### EXERCISE GOAL
Every line of the records that holds the word "design" should be copied out.

### MATERIAL SHOWN
_ _ _ _

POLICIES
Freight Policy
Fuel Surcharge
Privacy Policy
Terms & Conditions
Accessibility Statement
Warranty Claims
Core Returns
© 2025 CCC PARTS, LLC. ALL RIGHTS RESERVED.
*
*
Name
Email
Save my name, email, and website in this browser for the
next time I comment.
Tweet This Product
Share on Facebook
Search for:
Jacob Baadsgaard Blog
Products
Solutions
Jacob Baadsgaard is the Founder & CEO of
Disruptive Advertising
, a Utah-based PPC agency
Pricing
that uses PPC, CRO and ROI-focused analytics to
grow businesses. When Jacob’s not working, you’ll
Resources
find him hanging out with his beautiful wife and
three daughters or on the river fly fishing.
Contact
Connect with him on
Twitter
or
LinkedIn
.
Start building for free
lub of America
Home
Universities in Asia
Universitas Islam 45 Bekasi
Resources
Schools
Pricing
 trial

_ _ _ _

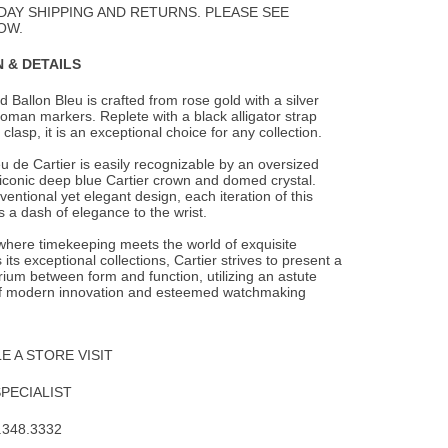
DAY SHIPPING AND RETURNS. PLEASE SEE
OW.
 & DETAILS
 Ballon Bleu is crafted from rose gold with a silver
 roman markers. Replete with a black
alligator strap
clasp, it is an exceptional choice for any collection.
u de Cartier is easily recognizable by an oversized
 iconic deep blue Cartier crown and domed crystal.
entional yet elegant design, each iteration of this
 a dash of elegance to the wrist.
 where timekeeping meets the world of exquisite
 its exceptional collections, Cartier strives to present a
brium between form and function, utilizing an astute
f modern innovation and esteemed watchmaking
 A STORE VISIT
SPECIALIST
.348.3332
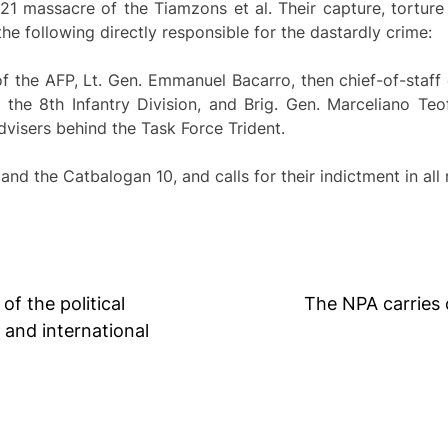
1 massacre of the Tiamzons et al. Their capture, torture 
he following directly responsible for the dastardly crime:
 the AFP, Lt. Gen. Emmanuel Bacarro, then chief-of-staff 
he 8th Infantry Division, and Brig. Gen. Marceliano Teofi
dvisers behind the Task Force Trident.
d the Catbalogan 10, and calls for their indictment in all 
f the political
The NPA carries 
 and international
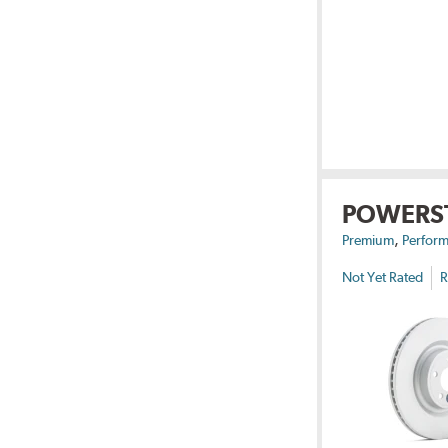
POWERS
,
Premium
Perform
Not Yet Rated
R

_ _ _ _

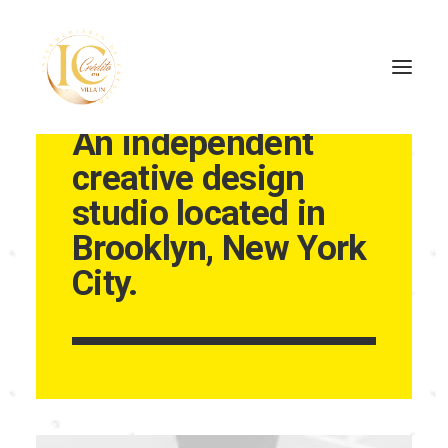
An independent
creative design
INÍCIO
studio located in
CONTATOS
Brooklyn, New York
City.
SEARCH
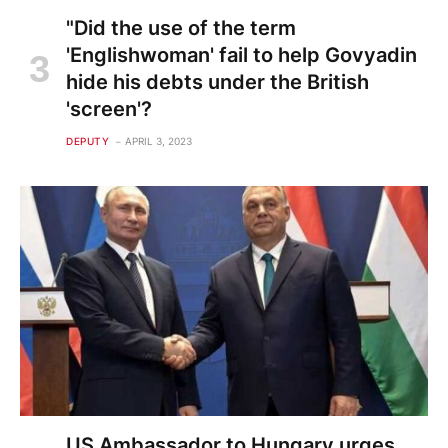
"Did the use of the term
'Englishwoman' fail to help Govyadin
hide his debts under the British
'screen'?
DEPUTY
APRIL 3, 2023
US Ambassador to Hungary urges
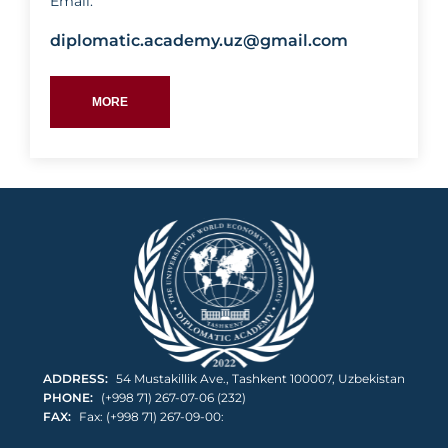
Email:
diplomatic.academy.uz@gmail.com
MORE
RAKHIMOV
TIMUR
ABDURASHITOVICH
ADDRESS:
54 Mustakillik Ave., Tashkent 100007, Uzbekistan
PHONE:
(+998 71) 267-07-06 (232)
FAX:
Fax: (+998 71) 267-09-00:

_ _ _ _

### RESPONSE BOX
entional yet elegant design, each iteration of this
creative design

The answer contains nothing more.